- What you need to do
Copy the data below, replacing every "collectors" with "collected by" and leaving everything else unchanged.
━━━ Records supplied
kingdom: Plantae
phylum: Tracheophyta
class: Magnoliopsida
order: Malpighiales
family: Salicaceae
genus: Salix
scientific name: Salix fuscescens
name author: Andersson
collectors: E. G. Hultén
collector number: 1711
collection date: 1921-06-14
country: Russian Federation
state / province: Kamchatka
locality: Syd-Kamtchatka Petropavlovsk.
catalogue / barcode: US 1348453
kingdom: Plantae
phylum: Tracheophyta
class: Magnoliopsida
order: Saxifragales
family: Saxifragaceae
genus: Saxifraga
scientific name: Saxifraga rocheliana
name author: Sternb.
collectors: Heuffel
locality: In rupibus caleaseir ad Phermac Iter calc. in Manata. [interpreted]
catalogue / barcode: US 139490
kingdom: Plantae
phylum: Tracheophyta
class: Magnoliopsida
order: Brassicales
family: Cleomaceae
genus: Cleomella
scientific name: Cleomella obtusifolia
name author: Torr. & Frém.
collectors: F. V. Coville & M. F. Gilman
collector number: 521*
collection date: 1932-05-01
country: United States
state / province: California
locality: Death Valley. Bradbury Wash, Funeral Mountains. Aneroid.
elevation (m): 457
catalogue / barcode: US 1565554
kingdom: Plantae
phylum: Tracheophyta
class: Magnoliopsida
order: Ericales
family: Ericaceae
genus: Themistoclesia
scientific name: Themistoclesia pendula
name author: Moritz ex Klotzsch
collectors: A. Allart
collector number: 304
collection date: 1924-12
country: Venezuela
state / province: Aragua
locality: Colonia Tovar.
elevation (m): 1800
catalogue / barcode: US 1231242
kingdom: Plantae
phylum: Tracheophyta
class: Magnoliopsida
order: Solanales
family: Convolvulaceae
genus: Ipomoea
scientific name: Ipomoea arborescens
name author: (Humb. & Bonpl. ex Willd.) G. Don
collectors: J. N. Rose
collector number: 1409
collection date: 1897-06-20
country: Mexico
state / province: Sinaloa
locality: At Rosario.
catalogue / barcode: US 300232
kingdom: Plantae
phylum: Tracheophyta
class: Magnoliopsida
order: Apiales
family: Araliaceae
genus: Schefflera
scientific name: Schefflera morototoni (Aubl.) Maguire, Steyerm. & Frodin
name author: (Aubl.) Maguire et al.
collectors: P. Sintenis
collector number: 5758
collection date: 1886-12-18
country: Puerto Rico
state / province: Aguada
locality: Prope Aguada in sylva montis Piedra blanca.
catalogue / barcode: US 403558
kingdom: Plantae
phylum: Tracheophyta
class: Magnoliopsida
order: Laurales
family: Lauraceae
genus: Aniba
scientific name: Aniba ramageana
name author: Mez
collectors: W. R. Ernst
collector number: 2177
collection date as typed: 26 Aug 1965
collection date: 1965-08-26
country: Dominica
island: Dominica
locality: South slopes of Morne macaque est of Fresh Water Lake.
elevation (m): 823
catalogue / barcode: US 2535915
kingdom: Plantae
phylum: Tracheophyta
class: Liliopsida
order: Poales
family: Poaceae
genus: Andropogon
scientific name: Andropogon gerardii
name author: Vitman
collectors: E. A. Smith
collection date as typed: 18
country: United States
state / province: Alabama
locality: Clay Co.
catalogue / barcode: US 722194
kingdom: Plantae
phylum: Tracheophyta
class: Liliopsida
━━━━━━
- Written response
kingdom: Plantae
phylum: Tracheophyta
class: Magnoliopsida
order: Malpighiales
family: Salicaceae
genus: Salix
scientific name: Salix fuscescens
name author: Andersson
collected by: E. G. Hultén
collector number: 1711
collection date: 1921-06-14
country: Russian Federation
state / province: Kamchatka
locality: Syd-Kamtchatka Petropavlovsk.
catalogue / barcode: US 1348453
kingdom: Plantae
phylum: Tracheophyta
class: Magnoliopsida
order: Saxifragales
family: Saxifragaceae
genus: Saxifraga
scientific name: Saxifraga rocheliana
name author: Sternb.
collected by: Heuffel
locality: In rupibus caleaseir ad Phermac Iter calc. in Manata. [interpreted]
catalogue / barcode: US 139490
kingdom: Plantae
phylum: Tracheophyta
class: Magnoliopsida
order: Brassicales
family: Cleomaceae
genus: Cleomella
scientific name: Cleomella obtusifolia
name author: Torr. & Frém.
collected by: F. V. Coville & M. F. Gilman
collector number: 521*
collection date: 1932-05-01
country: United States
state / province: California
locality: Death Valley. Bradbury Wash, Funeral Mountains. Aneroid.
elevation (m): 457
catalogue / barcode: US 1565554
kingdom: Plantae
phylum: Tracheophyta
class: Magnoliopsida
order: Ericales
family: Ericaceae
genus: Themistoclesia
scientific name: Themistoclesia pendula
name author: Moritz ex Klotzsch
collected by: A. Allart
collector number: 304
collection date: 1924-12
country: Venezuela
state / province: Aragua
locality: Colonia Tovar.
elevation (m): 1800
catalogue / barcode: US 1231242
kingdom: Plantae
phylum: Tracheophyta
class: Magnoliopsida
order: Solanales
family: Convolvulaceae
genus: Ipomoea
scientific name: Ipomoea arborescens
name author: (Humb. & Bonpl. ex Willd.) G. Don
collected by: J. N. Rose
collector number: 1409
collection date: 1897-06-20
country: Mexico
state / province: Sinaloa
locality: At Rosario.
catalogue / barcode: US 300232
kingdom: Plantae
phylum: Tracheophyta
class: Magnoliopsida
order: Apiales
family: Araliaceae
genus: Schefflera
scientific name: Schefflera morototoni (Aubl.) Maguire, Steyerm. & Frodin
name author: (Aubl.) Maguire et al.
collected by: P. Sintenis
collector number: 5758
collection date: 1886-12-18
country: Puerto Rico
state / province: Aguada
locality: Prope Aguada in sylva montis Piedra blanca.
catalogue / barcode: US 403558
kingdom: Plantae
phylum: Tracheophyta
class: Magnoliopsida
order: Laurales
family: Lauraceae
genus: Aniba
scientific name: Aniba ramageana
name author: Mez
collected by: W. R. Ernst
collector number: 2177
collection date as typed: 26 Aug 1965
collection date: 1965-08-26
country: Dominica
island: Dominica
locality: South slopes of Morne macaque est of Fresh Water Lake.
elevation (m): 823
catalogue / barcode: US 2535915
kingdom: Plantae
phylum: Tracheophyta
class: Liliopsida
order: Poales
family: Poaceae
genus: Andropogon
scientific name: Andropogon gerardii
name author: Vitman
collected by: E. A. Smith
collection date as typed: 18
country: United States
state / province: Alabama
locality: Clay Co.
catalogue / barcode: US 722194
kingdom: Plantae
phylum: Tracheophyta
class: Liliopsida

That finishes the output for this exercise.